I thought this was weird too, but it happens all the time.

 

 

Broker-dealers like Cambridge have made a thriving niche for themselves catering to these “reverse” hybrid firms.

 

 

And most of the custodians have aggressively negotiated for concessions from other IBDs for their RIA affiliates who want to keep, renew, or acquire securities licenses.

 

 

In bad markets like 2000-2, the motivation for this kind of move was historically survival.
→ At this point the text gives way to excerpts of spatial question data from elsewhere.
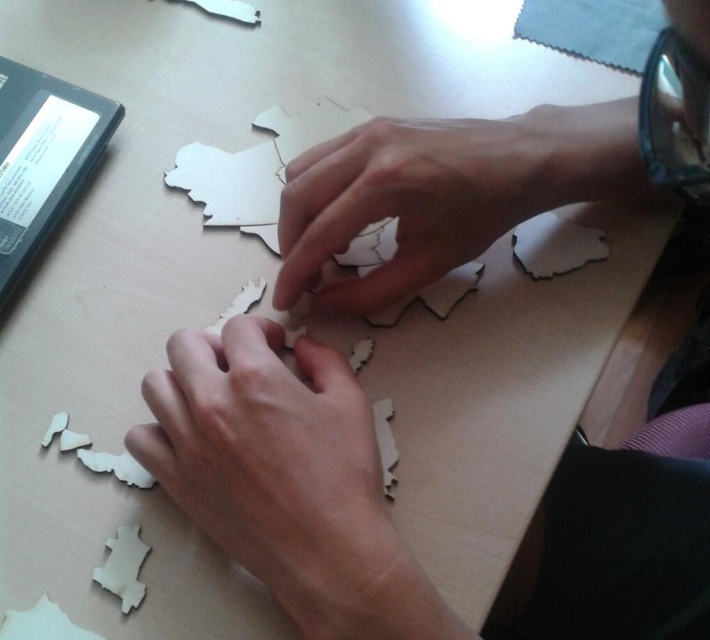
You are a robot observing the scene. You need to determine which object is closer to you between the matte wood hand at center and the wooden puzzle piece at center. Which one is closer?

The matte wood hand at center is closer to the viewer than the wooden puzzle piece at center.

Based on the scene description, where is the matte wood hand located in relation to the point marked at coordinates (273, 467)?

The point at coordinates (273, 467) marks the location of the matte wood hand at center.

Where is the matte wood hand at center located in the image?

The matte wood hand at center is located at point [273,467] in the image.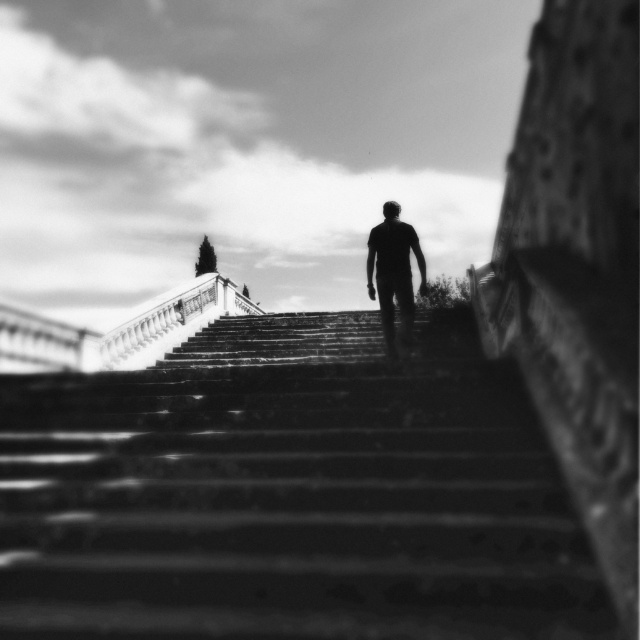
Question: Does smooth stone stairs at center have a larger size compared to silhouette figure at center?

Choices:
 (A) no
 (B) yes

Answer: (B)

Question: Does smooth stone stairs at center have a smaller size compared to silhouette figure at center?

Choices:
 (A) yes
 (B) no

Answer: (B)

Question: Is smooth stone stairs at center positioned in front of silhouette figure at center?

Choices:
 (A) no
 (B) yes

Answer: (B)

Question: Which point is closer to the camera taking this photo?

Choices:
 (A) (86, 593)
 (B) (390, 248)

Answer: (A)

Question: Which point is closer to the camera?

Choices:
 (A) smooth stone stairs at center
 (B) silhouette figure at center

Answer: (A)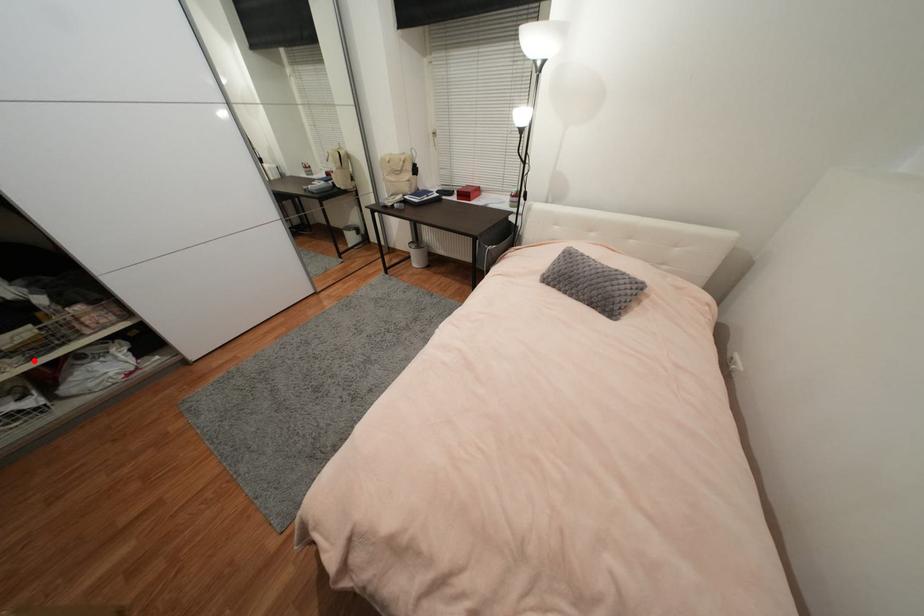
A new or fragile RIA needed revenue, so went back to the more established sales-driven model to get it.

 

 

But this time around, the advisors I’ve been talking to have built extremely rewarding fiduciary relationships with their clients and aren’t interested in throwing that business model away.

 

 

What they want from dual registration boils down to making their existing practices more flexible, with the ultimate goal of growing into new markets.

 

 

They want to be able to recruit new talent that already pursues a combination of fee-based and commission-based business. These dual-registered recruits may come from broker-dealers that support the hybrid model -- or they may just be looking for a place to transition away from a commission-only approach.

 

 

In fact, the ability to support recruits’ trailing commissions while nurturing their evolution toward fee-only compensation is a huge competitive advantage.

 

 

Notice, I used the word “evolution.” Like just about everyone in the A4A community, I believe very strongly that the industry as a whole is moving toward fees and away from commissions and that a lot of fee-only advisors are already ahead of the curve.

 

 

But it takes a lot of cash and confidence to make that necessary leap.

 

 

Fidelity estimates that an advisor producing $1 million a year still needs $100,000 to start an RIA and another four years for the shift to pay off -- and that’s assuming 90% of that production was already fee-based business.

 

 

Giving up the other 10% of that business is a scary prospect. The lower you go down the production scale, the bigger every marginal dollar of transaction business you surrender starts to look.

 

 

It might not be rational. It might not make ideological sense. Nobody’s suggesting that these advisors go on selling high-load funds and annuities once they join your RIA.

 

 

But an RIA that can let them keep that extra 10% of their business that comes from trailing commissions can compete that much more effectively when it comes to signing them up.

 

 

And in an environment where just about every firm in the industry is looking to capture talent and AUM, that 10% edge can be priceless.